Stone goes on to talk about the exhilaration of writing, which I suppose I have felt from time to time. It’s an uncommon pleasure, though, that exhilaration, and I know better than to count on it for motivation. Besides, for me at least, the exhilaration of writing is like a runner’s high–a sweaty, exhausted, woozy happiness, less a product of the writing itself than a product of having written.
Meanwhile, however, there’s still Stone’s phrensied example–not to mention the examples of any number of other contemporary writers who describe the same altered state–to contend with. I once watched silent tears slide down a friend’s cheeks as she read from the emotional climax of one of her stories. I was proud of her, of course–the story was superb–but there’s no gracious way of describing what else I felt. I was jealous.

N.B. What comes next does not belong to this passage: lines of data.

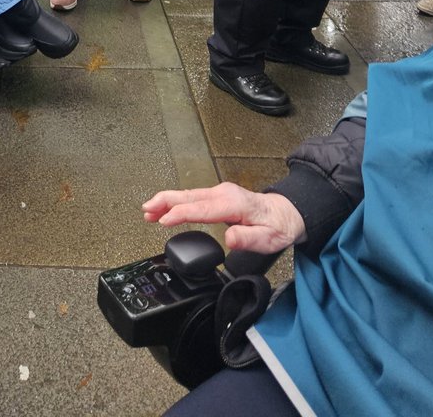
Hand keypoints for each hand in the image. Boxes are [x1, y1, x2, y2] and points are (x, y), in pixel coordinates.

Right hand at [142, 182, 305, 254]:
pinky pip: (192, 197)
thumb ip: (247, 239)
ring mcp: (219, 193)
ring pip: (187, 195)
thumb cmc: (277, 226)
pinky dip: (176, 202)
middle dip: (164, 201)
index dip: (179, 214)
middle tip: (146, 210)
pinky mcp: (217, 196)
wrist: (286, 213)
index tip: (163, 221)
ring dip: (166, 201)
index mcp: (232, 203)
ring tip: (148, 210)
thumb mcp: (268, 239)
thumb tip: (228, 239)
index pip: (200, 208)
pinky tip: (167, 208)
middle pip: (187, 196)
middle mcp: (223, 194)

I don’t really believe Cicero or Plato when they say that phrensy is necessary to art, that the artist at work must submerge herself beneath a flood of divine inspiration. My own experience simply doesn’t bear that out. And besides, there voices far more authoritative than my own that speak on behalf of the intellect and conscious control. Take Alice Munro, for example–who, when asked whether her characters ever surprised her, coolly replied, “Yes, I guess sometimes. There are certainly some things that happen that get incorporated. But mostly I keep them in pretty good control. Mostly what’s interested me before I ever started writing stays what interests me.”

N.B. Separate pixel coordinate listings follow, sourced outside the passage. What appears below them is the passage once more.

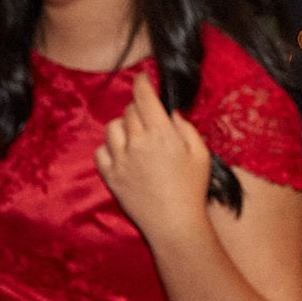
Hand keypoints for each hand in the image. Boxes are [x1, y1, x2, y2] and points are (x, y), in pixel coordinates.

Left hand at [95, 74, 213, 249]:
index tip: (142, 78)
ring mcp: (120, 159)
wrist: (174, 223)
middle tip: (148, 118)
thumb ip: (185, 129)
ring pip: (112, 128)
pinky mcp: (110, 176)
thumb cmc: (192, 189)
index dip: (142, 83)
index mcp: (161, 134)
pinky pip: (100, 151)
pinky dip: (109, 148)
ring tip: (134, 137)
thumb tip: (170, 114)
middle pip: (129, 111)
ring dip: (122, 127)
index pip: (144, 97)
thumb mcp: (201, 154)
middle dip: (138, 109)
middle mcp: (137, 142)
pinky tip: (122, 154)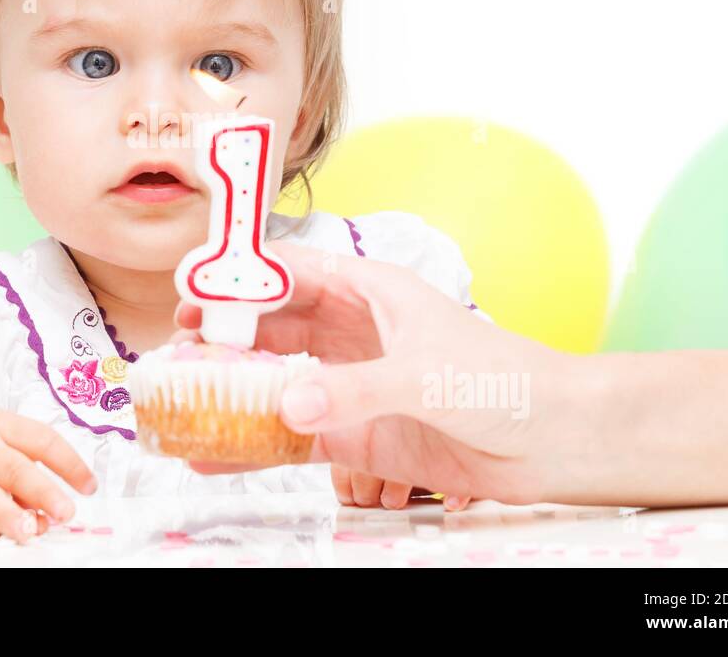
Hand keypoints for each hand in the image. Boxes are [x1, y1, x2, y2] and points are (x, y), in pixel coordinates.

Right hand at [0, 404, 96, 542]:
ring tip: (30, 529)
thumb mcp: (1, 436)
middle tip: (67, 512)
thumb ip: (28, 462)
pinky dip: (2, 528)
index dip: (70, 464)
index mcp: (2, 425)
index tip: (90, 486)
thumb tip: (56, 506)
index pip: (43, 441)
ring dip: (11, 516)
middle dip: (44, 492)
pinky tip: (18, 533)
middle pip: (16, 470)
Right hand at [174, 240, 583, 504]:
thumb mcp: (426, 373)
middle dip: (221, 336)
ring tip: (181, 399)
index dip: (236, 280)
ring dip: (230, 388)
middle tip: (175, 351)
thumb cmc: (504, 379)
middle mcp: (349, 334)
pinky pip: (291, 434)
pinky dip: (253, 442)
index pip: (288, 274)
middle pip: (269, 328)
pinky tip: (216, 453)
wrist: (551, 438)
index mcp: (367, 291)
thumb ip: (355, 389)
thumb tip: (290, 404)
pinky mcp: (354, 434)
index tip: (191, 291)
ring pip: (273, 380)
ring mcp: (349, 385)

Or consider Katherine Anne Porter, who says, “If I didn’t know the ending of a story, I wouldn’t begin. I always write my last lines, my last paragraph, my last page first, and then I go back and work towards it. I know where I’m going. I know what my goal is.” This doesn’t mean that Porter assembles her stories like pieces of Ikea furniture–“How I get [to the predetermined ending] is God’s grace,” she adds–but merely that the cool, rational, unphrensied intellect has an important role to play in her writing process.
This reminds me of Mary Oliver‘s description of writing a poem: “a kind of possible love affair between something like the heart (that courageous but also shy factory of emotion) and the learned skills of the conscious mind.”
Yes, I think, that sounds about right.
Still, am I wrong to envy Robert Stone and Ion the rhapsodist?